Saturday, March 7, 2015

Women in India - is there a hope?

No other society can match the number of reforms that ours has successfully carried out. Our ability to allow and encourage questions is simply unparalleled. That our society still exists and has remained alive and kicking transcending eras of conflicts and invasions - is a proof enough to convince that we have always remained open to questions and reforms. Yes, the kind of individualistic freedom that the today's modern world advocates might not have existed earlier - but the current model is yet to prove its worth. Individual freedom at the cost of maintaining an order in the society has remained a point of real concern for the modern day social scientists. How far is enough - has been the question that the modern world has often struggled to answer. On the other hand, that our society has managed reasonably well in accommodating diverse views and conflicting interests and that too with considerable ease - can only be a matter of amusement for the west. More than us, the West needs to learn from us on how to live in this manner. 
Our present rogue and rotten understanding of the issue of respecting our women and allowing them a desired space is nowhere near to what is depicted in our mythology. The present outlook can only be understood to have got developed over the years during adverse circumstances when probably the society was left with no other alternative to keep. This skewed opinion to put women under so much of restrictions must have been our way to defend us from our inability to affect the required changes in the system that ruled us. A loss of confidence in the ruling system can only be the reason of affecting such transformation where 'precautions' started dominating over 'justice' and 'reasoning'. Yes, the idea of having 'Kunti' or 'Draupadi' may not pass the current scrutiny based on the modern world norms but quite strangely it also appears as un-Indian if it is compared with the present India. The idea of a character "Durga' and 'Kali' on one hand and "Saraswati' and 'Laxmi' on the other may not be 'perfect' by the standards of our modern world but nevertheless they also collide head-on with our current opinion about women. 

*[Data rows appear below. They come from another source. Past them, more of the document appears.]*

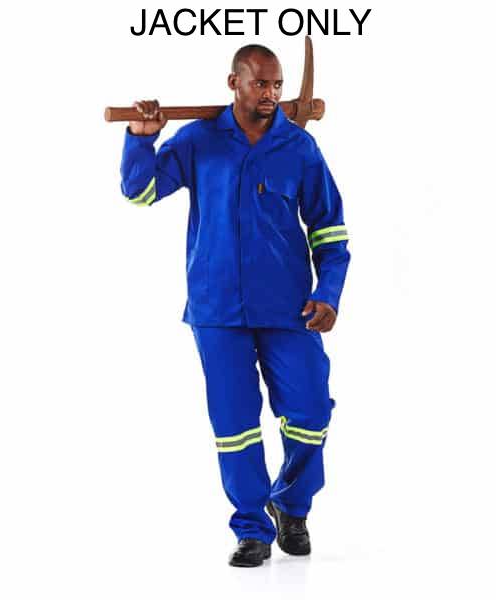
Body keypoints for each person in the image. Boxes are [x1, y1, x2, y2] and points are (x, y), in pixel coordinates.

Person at [119, 44, 350, 567]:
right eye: (260, 84)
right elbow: (140, 191)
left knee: (311, 411)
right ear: (234, 83)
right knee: (235, 423)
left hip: (290, 309)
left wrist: (328, 293)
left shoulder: (299, 148)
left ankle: (291, 505)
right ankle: (251, 529)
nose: (271, 94)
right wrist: (142, 137)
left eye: (277, 85)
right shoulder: (199, 140)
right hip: (217, 309)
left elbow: (330, 231)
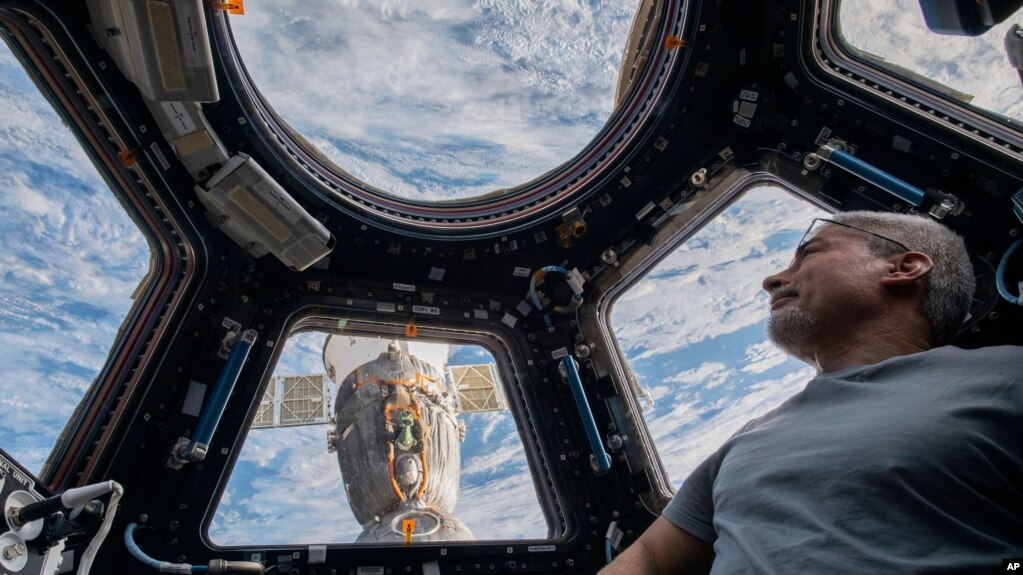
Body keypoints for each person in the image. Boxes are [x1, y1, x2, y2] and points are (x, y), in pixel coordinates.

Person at [600, 211, 1023, 574]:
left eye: (810, 253)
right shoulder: (745, 441)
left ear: (903, 268)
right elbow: (652, 559)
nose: (772, 279)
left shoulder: (1006, 375)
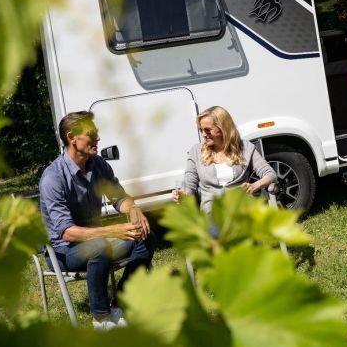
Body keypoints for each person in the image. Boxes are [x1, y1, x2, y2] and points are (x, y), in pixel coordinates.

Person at [39, 111, 155, 330]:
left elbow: (119, 197)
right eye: (91, 134)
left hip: (96, 242)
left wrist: (134, 209)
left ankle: (119, 304)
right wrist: (114, 230)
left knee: (146, 237)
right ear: (72, 137)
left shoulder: (98, 164)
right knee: (99, 247)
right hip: (63, 252)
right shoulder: (53, 178)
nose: (98, 138)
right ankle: (100, 319)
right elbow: (67, 232)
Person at [172, 106, 277, 237]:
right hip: (212, 212)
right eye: (201, 130)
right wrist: (183, 193)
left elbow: (270, 174)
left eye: (208, 130)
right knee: (218, 232)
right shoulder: (196, 151)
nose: (204, 134)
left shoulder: (245, 148)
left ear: (223, 128)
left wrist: (255, 185)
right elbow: (190, 181)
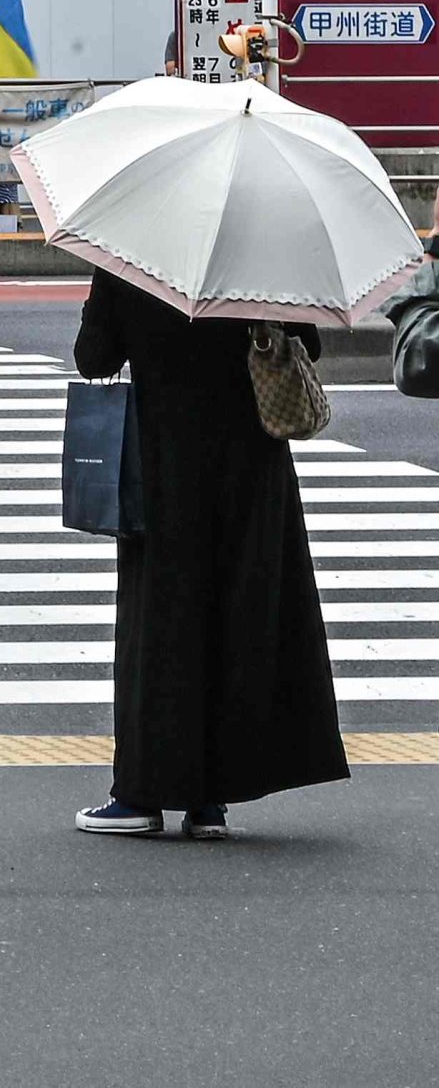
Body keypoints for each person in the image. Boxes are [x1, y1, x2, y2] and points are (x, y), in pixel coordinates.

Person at [71, 270, 345, 840]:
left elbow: (93, 359)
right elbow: (308, 346)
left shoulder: (134, 255)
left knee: (160, 622)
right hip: (249, 465)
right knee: (235, 615)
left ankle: (140, 794)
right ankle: (210, 802)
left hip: (163, 461)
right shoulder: (261, 253)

Our 'glorious past' may not pass the quality test on a scrutiny based on the parameters of today's modern society but it would only be absurd to overlook the same just because it fails to show us a rosy picture when viewed with a microscope of today's world. Why can't we be asked to change our microscope itself. For it is high time that we start inspecting the idea of putting individual concerns ahead of the concerns of the society as that has only resulted in encouraging a culture of violence and dissatisfaction - prevalent everywhere today. A disturbed and agitated society that lost its patience on the rape-events in the absence of any effective action by the system has shown enough glimpses to prove that branding us as a society that encourages rape-culture is patently unjustified. This strategy is intended only to encourage 'Mukesh Singhs' and abuse and suffocate 'Nitbhayas'.